#### [Work required]
Wherever the word "busybox" appears in the entries, copy the whole line.

#### [Records provided]
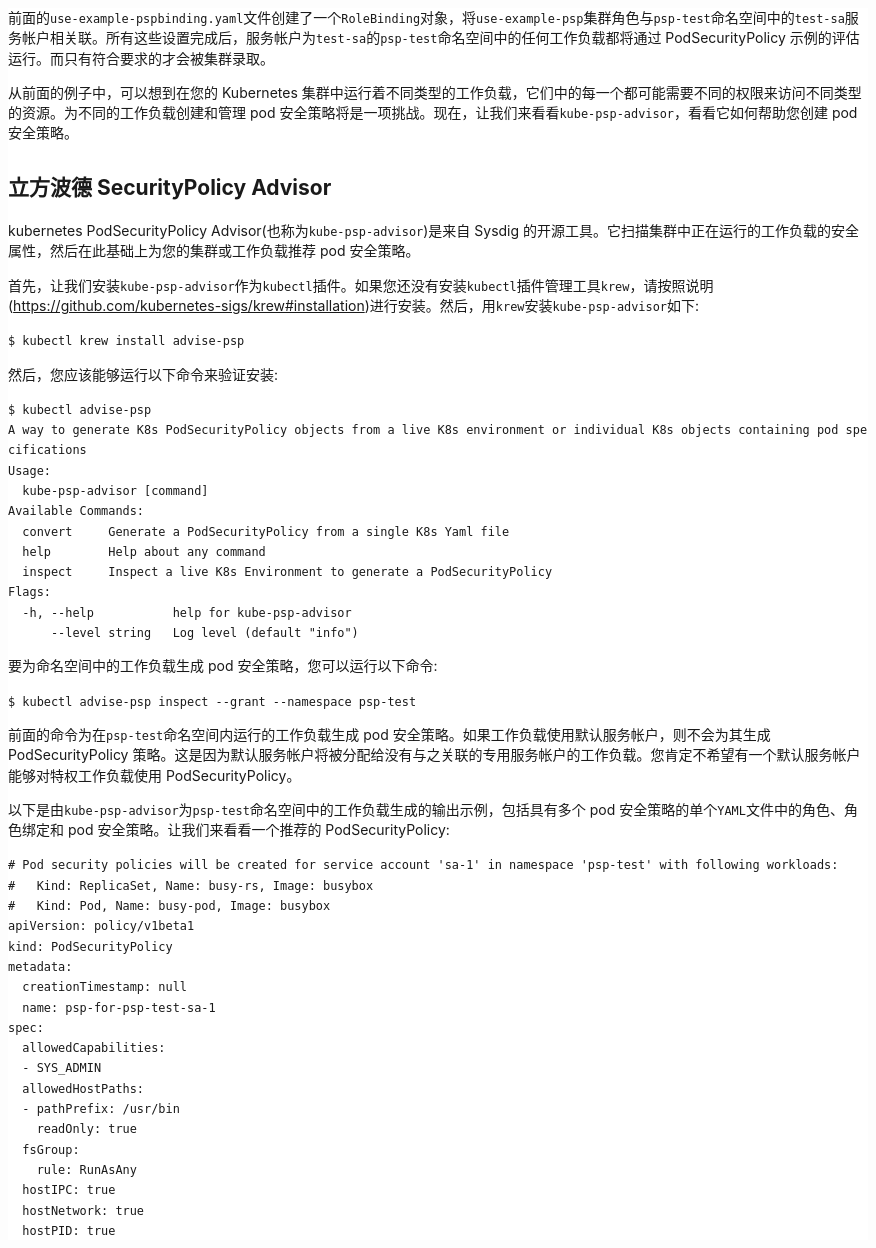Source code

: 前面的`use-example-pspbinding.yaml`文件创建了一个`RoleBinding`对象，将`use-example-psp`集群角色与`psp-test`命名空间中的`test-sa`服务帐户相关联。所有这些设置完成后，服务帐户为`test-sa`的`psp-test`命名空间中的任何工作负载都将通过 PodSecurityPolicy 示例的评估运行。而只有符合要求的才会被集群录取。

从前面的例子中，可以想到在您的 Kubernetes 集群中运行着不同类型的工作负载，它们中的每一个都可能需要不同的权限来访问不同类型的资源。为不同的工作负载创建和管理 pod 安全策略将是一项挑战。现在，让我们来看看`kube-psp-advisor`，看看它如何帮助您创建 pod 安全策略。

## 立方波德 SecurityPolicy Advisor

kubernetes PodSecurityPolicy Advisor(也称为`kube-psp-advisor`)是来自 Sysdig 的开源工具。它扫描集群中正在运行的工作负载的安全属性，然后在此基础上为您的集群或工作负载推荐 pod 安全策略。

首先，让我们安装`kube-psp-advisor`作为`kubectl`插件。如果您还没有安装`kubectl`插件管理工具`krew`，请按照说明(https://github.com/kubernetes-sigs/krew#installation)进行安装。然后，用`krew`安装`kube-psp-advisor`如下:

```
$ kubectl krew install advise-psp
```

然后，您应该能够运行以下命令来验证安装:

```
$ kubectl advise-psp
A way to generate K8s PodSecurityPolicy objects from a live K8s environment or individual K8s objects containing pod specifications
Usage:
  kube-psp-advisor [command]
Available Commands:
  convert     Generate a PodSecurityPolicy from a single K8s Yaml file
  help        Help about any command
  inspect     Inspect a live K8s Environment to generate a PodSecurityPolicy
Flags:
  -h, --help           help for kube-psp-advisor
      --level string   Log level (default "info")
```

要为命名空间中的工作负载生成 pod 安全策略，您可以运行以下命令:

```
$ kubectl advise-psp inspect --grant --namespace psp-test
```

前面的命令为在`psp-test`命名空间内运行的工作负载生成 pod 安全策略。如果工作负载使用默认服务帐户，则不会为其生成 PodSecurityPolicy 策略。这是因为默认服务帐户将被分配给没有与之关联的专用服务帐户的工作负载。您肯定不希望有一个默认服务帐户能够对特权工作负载使用 PodSecurityPolicy。

以下是由`kube-psp-advisor`为`psp-test`命名空间中的工作负载生成的输出示例，包括具有多个 pod 安全策略的单个`YAML`文件中的角色、角色绑定和 pod 安全策略。让我们来看看一个推荐的 PodSecurityPolicy:

```
# Pod security policies will be created for service account 'sa-1' in namespace 'psp-test' with following workloads:
#	Kind: ReplicaSet, Name: busy-rs, Image: busybox
#	Kind: Pod, Name: busy-pod, Image: busybox
apiVersion: policy/v1beta1
kind: PodSecurityPolicy
metadata:
  creationTimestamp: null
  name: psp-for-psp-test-sa-1
spec:
  allowedCapabilities:
  - SYS_ADMIN
  allowedHostPaths:
  - pathPrefix: /usr/bin
    readOnly: true
  fsGroup:
    rule: RunAsAny
  hostIPC: true
  hostNetwork: true
  hostPID: true
```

#### [Solution]
#	Kind: ReplicaSet, Name: busy-rs, Image: busybox
#	Kind: Pod, Name: busy-pod, Image: busybox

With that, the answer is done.